Subjective Experience - Audio, DVD, Gaming Quality
For our subjective listening tests, we utilized a set of Logitech X-530 5.1 speakers connected to each sound solution via an analog connection. We ran the system through a variety of different playback scenarios and recorded our subjective opinions for each. This is the hardest part of an audio product evaluation It's very much like food, where each person can eat the same dish yet have their own unique feedback on the experience. Regardless, we tried in several usage scenarios to best illustrate the overall performance of each audio solution and offer up our objective, yet subjective, opinion.
Music: With music playback we focused mainly on MP3 playback over a broad range of music. Each MP3 we used was encoded at 320kbps, ensuring maximum quality. First, we sampled several songs from Radiohead's latest album In Rainbows as this band offers a broad range of unique sounds in many of their songs. Next, we loaded up the latest from the Foo Fighters titled Echoes, Silence, Patience and Grace, followed by a terrific latin jazz collection titled The Colors of Latin Jazz:Cubop! Lastly, we played Paul Okenfold's Bunka which is more of a techno pop themed album with lots of heavy bass. The goal was to cover a broad range of music to see if we can detect differences in music quality among the three audio solutions. In the end, we found all three audio solutions performed rather well, offering crisp, clear highs and deep bass. The audio sounded a bit cleaner with the Xonar cards over the Realtek ALC888 integrated solution, especially at higher volume, with very crisp highs and stonger, less muddled bass. In the end, all three models performed very well with the Xonar DX and D2 offering nearly identical experiences. We suspect that one might be able to detect more variations with listening through higher-end speakers.
DVD Movie: For DVD playback, we sampled several intense battle scenes from Band of Brothers followed by Spiderman 3 and Transformers. Again, both Xonar cards offered performance that was indistinguishable from each other. With each film we focused on intense scenes with a lot of action and with both Xonar models the sound quality was excellent, with relational effects sounding true and accurate to the listener. The Realtek ALC888 didn't perform too badly either, although, like with the MP3 segment, the audio didn't sound quite as clear and the bass had less impact in our opinion.
Game Play: For gameplay testing, we focused our attention on BioShock, Half-Life 2: Episode 2 and the addictive Portal. In each case we played the same section in each game with all three audio solutions. Overall, the Realtek ALC888 offered a good experience, with all games delivering an enjoyable audio experience. Once we shifted to the Xonar DX, the games felt fuller, with a more engrossing audio environment. In each game, whether battling Big Daddies or Splicers in BioShock or trying to take out the Stryders in the final scene of Half-Life 2: Episode 2, the sound quality was superb.

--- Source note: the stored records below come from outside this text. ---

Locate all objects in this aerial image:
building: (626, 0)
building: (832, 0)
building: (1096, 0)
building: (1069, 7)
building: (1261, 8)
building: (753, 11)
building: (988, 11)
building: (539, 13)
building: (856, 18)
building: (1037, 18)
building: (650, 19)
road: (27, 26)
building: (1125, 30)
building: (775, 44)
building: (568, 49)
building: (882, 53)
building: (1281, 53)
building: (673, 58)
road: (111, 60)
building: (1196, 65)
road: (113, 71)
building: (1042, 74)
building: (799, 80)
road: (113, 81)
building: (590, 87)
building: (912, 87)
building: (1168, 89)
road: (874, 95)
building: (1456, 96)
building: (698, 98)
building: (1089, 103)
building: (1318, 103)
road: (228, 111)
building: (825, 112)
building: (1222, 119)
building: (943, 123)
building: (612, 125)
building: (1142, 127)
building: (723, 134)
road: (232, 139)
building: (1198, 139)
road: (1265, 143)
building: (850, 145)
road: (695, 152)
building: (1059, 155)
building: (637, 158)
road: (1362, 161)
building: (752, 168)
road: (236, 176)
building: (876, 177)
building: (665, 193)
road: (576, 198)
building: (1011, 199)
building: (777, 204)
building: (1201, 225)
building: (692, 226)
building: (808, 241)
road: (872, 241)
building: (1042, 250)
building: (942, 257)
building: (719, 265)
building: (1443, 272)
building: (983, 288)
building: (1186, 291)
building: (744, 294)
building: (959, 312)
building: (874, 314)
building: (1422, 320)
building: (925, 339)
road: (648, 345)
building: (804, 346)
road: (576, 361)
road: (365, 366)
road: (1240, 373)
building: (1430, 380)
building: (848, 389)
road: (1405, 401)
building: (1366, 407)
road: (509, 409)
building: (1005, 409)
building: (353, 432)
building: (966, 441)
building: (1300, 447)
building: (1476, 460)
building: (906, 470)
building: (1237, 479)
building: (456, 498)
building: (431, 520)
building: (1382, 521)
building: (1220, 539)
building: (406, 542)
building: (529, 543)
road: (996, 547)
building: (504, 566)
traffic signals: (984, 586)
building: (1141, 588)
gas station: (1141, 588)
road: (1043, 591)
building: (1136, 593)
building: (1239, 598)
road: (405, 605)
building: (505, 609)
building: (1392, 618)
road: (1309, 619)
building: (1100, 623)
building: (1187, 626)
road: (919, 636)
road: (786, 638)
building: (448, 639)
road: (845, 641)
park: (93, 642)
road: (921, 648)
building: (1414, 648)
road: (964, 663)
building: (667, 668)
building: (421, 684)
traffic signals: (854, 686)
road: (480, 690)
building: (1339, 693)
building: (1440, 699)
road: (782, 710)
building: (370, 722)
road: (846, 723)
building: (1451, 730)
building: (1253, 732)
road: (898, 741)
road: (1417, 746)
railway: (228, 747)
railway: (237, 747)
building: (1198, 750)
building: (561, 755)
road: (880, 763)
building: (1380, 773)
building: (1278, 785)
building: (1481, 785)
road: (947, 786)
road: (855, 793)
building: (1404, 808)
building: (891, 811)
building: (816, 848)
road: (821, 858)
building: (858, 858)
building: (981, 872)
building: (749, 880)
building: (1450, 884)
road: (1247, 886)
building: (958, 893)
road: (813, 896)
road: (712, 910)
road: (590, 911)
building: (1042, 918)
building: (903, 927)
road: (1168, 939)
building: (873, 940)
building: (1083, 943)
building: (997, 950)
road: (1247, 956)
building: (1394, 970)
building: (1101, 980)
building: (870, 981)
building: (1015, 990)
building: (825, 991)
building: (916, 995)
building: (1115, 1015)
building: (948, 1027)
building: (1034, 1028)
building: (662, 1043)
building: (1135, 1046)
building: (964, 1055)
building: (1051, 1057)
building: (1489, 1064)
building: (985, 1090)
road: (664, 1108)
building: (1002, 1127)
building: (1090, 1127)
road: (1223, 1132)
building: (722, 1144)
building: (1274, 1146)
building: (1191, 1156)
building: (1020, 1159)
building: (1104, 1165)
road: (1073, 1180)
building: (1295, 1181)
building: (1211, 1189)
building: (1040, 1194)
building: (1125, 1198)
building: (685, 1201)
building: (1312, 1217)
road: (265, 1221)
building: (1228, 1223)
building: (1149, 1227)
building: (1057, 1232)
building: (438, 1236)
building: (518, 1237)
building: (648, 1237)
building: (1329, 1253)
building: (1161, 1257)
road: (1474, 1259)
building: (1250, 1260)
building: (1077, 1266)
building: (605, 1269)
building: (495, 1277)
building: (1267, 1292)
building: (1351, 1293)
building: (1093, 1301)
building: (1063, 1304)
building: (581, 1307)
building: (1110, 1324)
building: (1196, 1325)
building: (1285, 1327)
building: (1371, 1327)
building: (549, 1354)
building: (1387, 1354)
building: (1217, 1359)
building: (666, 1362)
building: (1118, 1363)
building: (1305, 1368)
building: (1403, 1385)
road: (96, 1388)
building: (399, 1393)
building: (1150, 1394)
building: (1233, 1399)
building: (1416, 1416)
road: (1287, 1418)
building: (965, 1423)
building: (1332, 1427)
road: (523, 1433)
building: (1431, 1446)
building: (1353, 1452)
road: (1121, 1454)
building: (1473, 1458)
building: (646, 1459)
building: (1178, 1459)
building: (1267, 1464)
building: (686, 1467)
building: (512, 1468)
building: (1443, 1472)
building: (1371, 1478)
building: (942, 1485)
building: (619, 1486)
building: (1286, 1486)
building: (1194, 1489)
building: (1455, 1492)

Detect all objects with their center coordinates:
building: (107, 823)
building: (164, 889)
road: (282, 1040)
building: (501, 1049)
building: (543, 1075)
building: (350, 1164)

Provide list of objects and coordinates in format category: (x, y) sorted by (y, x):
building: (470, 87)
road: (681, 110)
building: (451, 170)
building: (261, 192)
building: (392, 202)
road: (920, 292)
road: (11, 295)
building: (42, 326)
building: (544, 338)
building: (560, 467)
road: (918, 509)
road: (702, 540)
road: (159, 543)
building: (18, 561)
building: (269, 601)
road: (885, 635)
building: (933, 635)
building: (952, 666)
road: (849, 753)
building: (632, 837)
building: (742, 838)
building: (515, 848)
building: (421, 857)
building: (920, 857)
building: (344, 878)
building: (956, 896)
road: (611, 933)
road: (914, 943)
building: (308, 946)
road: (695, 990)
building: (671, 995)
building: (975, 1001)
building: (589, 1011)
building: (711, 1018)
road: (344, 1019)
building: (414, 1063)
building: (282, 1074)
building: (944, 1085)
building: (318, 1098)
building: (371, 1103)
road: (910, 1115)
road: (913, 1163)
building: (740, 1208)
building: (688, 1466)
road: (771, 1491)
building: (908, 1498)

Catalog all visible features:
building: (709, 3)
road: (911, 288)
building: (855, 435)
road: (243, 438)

Lastly, we connected a pair of quality earbuds and set each driver for headphone playback and repeated the process. Here the Xonar DX seemed to handle positioning better over the Realtek ALC888, offering a more realistic 3D audio environment. With Portal, the sounds are simpler, but there is a lot of sounds of bouncing energy balls, automated machine gun turrets and the shooting of portals, and in each case, the environment appeared a bit more realistic with the Xonar DX over the Realtek ALC888.